After the last Monetary Policy Committee meeting in Abuja on Friday, the CBN Governor, Godwin Emefiele, had defended the decision of cutting forex allocation to the BDCs, describing it as a practice that was not sustainable.
He said the only rate of the naira that the CBN recognised was the rate at the I&E forex window, adding that it expected genuine personal and business travellers to approach the banks for their forex needs.
Meanwhile, a former Deputy Governor CBN, Kingsley Moghalu, says the value of the naira will fall from N570/$1 to N400/$1 at the parallel market if there is a massive rush of dollars into the Nigerian market through export earnings.

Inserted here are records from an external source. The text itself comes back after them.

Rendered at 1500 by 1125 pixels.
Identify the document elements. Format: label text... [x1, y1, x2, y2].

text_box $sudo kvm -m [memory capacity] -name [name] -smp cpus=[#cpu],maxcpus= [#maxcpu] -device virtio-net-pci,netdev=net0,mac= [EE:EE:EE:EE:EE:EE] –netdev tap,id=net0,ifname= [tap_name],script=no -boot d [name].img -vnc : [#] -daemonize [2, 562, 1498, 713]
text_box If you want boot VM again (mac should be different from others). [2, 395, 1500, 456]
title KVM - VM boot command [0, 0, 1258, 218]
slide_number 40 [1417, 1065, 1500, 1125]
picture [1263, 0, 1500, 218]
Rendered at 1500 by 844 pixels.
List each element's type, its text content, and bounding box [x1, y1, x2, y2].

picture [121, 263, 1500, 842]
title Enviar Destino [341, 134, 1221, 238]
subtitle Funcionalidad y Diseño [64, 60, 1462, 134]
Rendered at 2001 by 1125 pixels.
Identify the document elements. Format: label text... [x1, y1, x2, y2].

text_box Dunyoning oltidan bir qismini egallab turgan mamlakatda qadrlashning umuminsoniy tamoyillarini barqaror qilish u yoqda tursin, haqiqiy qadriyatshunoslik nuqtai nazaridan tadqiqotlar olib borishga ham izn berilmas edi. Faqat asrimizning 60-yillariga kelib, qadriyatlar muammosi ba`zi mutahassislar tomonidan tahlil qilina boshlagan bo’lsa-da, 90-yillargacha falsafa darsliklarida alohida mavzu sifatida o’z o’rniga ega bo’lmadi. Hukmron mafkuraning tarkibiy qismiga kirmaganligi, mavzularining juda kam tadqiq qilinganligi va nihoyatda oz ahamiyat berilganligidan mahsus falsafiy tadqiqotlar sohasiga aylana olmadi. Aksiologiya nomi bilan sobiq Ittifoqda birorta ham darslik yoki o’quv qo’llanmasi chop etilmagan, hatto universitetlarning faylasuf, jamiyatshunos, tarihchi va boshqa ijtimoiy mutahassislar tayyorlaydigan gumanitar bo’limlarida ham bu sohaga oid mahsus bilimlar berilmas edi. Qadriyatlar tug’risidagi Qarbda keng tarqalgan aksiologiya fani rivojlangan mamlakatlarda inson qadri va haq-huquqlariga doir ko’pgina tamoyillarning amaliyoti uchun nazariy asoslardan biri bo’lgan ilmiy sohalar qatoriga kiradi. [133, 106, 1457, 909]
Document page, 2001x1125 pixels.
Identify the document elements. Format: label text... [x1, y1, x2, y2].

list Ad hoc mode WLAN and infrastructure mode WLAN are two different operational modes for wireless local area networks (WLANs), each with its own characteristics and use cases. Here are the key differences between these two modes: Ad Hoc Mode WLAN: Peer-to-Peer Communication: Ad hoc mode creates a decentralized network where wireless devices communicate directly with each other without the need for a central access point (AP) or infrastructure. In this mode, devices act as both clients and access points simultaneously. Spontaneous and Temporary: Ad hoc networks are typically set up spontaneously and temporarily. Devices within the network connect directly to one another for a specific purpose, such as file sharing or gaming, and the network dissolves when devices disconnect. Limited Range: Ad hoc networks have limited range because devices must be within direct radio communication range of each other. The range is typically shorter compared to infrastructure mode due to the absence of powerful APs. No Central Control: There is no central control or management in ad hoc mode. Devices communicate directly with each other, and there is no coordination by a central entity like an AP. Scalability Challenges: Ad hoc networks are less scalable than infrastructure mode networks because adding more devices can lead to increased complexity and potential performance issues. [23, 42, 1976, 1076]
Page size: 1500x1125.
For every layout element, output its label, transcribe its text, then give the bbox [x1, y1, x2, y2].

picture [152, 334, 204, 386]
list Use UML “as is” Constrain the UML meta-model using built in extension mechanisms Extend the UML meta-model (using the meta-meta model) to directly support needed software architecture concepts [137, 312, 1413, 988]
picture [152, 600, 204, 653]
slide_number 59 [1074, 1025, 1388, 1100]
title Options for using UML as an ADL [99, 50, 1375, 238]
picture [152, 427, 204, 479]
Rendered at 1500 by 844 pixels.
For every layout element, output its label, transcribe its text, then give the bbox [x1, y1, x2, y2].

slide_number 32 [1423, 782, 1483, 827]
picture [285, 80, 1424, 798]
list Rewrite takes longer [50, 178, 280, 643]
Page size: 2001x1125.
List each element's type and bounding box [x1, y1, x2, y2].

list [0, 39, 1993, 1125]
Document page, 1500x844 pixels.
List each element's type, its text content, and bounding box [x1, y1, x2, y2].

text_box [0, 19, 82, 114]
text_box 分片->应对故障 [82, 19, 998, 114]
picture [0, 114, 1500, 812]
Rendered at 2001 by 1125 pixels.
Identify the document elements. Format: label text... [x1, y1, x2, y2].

Moghalu, who spoke in an interview with a national daily on Thursday, said, “The reason we have the prices we have is that the official rate is perceived by the market not to be the real rate; that’s the fundamental reason why you have a huge gap of N410 at the official rate – Investors and Exporters’ Window – and then N570 in the black market. That is unbelievable.
“Normally, you will have a gap between the official rate and the parallel market but in our time, we made sure that that gap was not a lot – it wasn’t more than N10, N15, max N20.
“What is happening now shows that there is a very fundamental crisis in the Nigerian economy. And unfortunately, the economy does not respond to political commands, the economy does not respond to political statements, the economy does not respond to military orders; the market responds to its own dynamics – demand and supply.
“If you have a massive rush of dollars into the Nigerian market today, the price of the dollar would crash and the naira can come to N400 in the black market, you may be shocked. So, it is about going to fix what would bring in the quantity of dollars that would rebalance the equation.”